Data for this exercise -

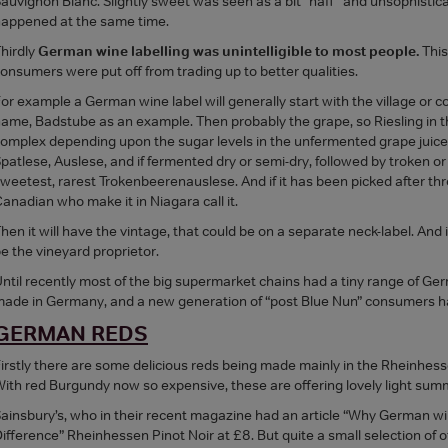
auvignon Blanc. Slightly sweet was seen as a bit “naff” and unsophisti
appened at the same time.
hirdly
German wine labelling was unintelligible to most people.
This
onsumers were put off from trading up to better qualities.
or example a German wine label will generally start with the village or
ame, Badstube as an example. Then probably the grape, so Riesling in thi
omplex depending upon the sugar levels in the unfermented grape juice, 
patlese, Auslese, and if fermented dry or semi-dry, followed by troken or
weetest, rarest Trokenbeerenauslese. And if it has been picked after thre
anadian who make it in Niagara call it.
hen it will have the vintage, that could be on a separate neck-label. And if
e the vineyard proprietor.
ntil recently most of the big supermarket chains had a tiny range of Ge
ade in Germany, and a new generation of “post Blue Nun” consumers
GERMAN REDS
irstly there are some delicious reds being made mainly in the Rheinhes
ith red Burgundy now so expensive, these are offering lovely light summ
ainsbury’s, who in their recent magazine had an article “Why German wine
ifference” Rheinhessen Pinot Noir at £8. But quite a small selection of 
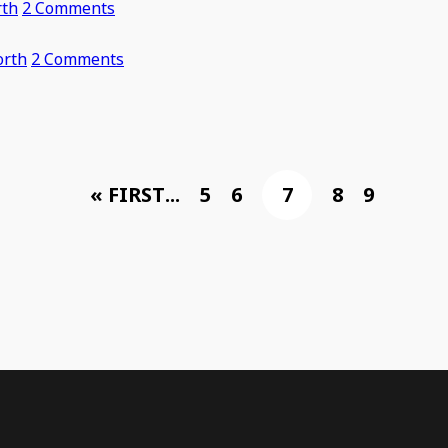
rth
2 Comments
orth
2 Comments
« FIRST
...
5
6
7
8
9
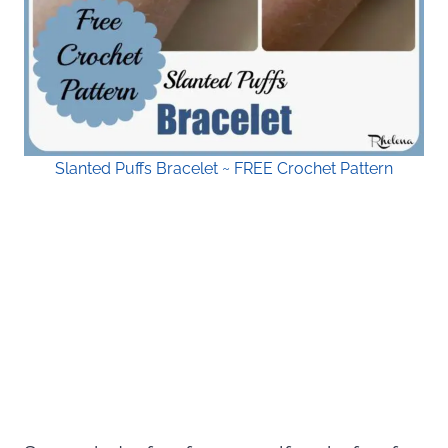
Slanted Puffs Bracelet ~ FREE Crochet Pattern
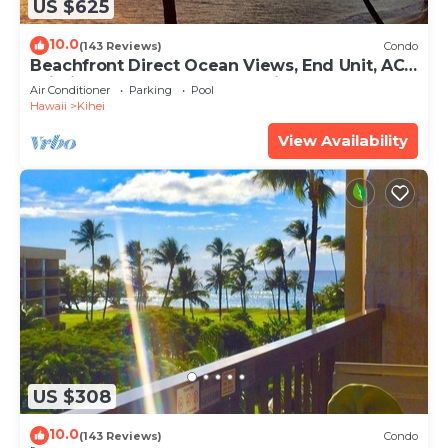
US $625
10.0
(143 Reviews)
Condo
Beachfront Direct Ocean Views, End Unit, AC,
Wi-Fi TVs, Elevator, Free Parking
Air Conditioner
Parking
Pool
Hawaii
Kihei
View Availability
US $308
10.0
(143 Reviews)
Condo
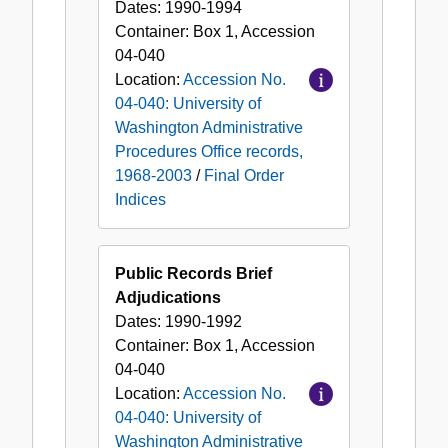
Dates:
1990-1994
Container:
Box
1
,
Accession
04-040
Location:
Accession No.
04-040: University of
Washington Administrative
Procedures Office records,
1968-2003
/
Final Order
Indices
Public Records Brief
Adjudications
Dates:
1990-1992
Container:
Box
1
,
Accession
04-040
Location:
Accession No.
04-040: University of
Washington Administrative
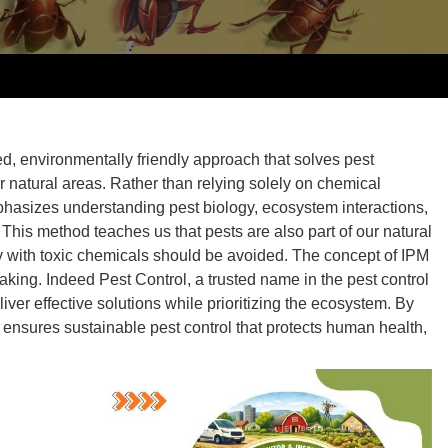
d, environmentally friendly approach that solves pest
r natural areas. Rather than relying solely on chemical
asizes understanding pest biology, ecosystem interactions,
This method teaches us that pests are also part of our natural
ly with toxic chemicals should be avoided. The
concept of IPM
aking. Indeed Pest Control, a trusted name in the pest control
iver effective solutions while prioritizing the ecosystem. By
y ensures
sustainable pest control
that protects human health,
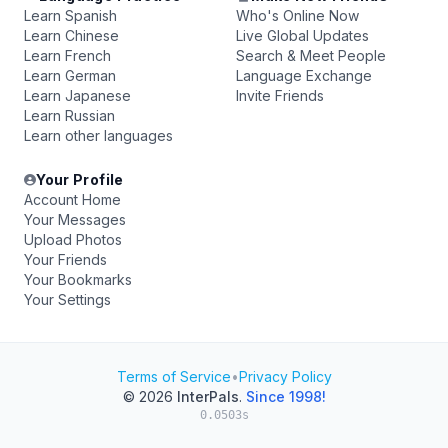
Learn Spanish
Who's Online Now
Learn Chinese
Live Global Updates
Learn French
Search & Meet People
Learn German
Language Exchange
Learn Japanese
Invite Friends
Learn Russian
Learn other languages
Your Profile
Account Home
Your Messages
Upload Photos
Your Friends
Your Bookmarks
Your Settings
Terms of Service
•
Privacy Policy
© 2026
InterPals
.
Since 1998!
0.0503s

--

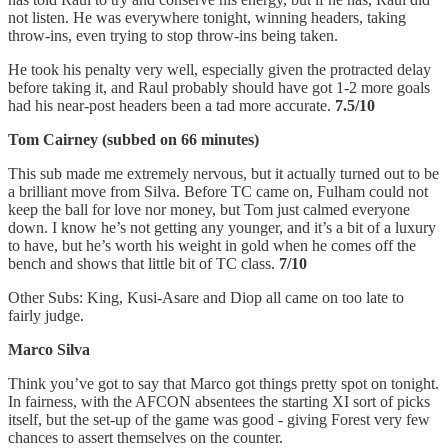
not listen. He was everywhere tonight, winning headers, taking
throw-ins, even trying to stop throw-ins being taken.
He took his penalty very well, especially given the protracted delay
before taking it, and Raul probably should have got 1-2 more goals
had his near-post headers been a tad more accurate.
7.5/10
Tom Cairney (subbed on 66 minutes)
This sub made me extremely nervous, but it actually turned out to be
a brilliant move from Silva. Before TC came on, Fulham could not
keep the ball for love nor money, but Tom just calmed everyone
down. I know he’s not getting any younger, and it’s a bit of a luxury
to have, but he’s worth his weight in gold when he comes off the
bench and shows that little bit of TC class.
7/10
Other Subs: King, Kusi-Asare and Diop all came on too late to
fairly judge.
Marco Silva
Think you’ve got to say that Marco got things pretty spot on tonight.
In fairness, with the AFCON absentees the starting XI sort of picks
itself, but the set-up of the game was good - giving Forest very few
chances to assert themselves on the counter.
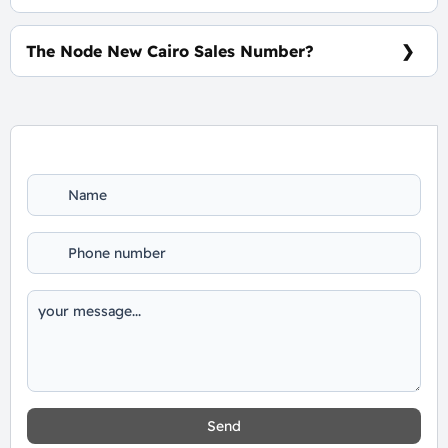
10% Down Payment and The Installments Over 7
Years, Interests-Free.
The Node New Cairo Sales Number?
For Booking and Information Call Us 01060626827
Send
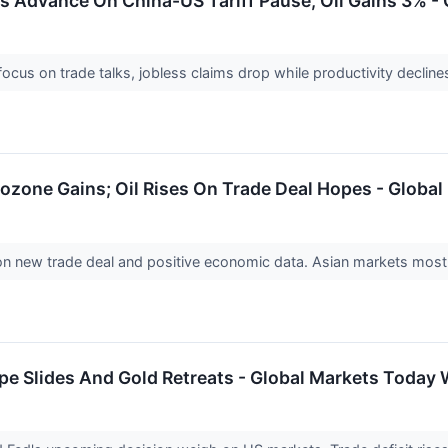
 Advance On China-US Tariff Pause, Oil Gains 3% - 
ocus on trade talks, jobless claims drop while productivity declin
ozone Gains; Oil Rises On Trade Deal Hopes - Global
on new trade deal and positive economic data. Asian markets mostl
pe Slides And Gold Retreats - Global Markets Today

What is needed - Rewrite the material from the line containing "not listen. He" up to and including the line containing "This sub made", replacing "headers" with "aerial duels" and leaving everything else unchanged.

Answer for the task -
not listen. He was everywhere tonight, winning aerial duels, taking
throw-ins, even trying to stop throw-ins being taken.
He took his penalty very well, especially given the protracted delay
before taking it, and Raul probably should have got 1-2 more goals
had his near-post aerial duels been a tad more accurate.
7.5/10
Tom Cairney (subbed on 66 minutes)
This sub made me extremely nervous, but it actually turned out to be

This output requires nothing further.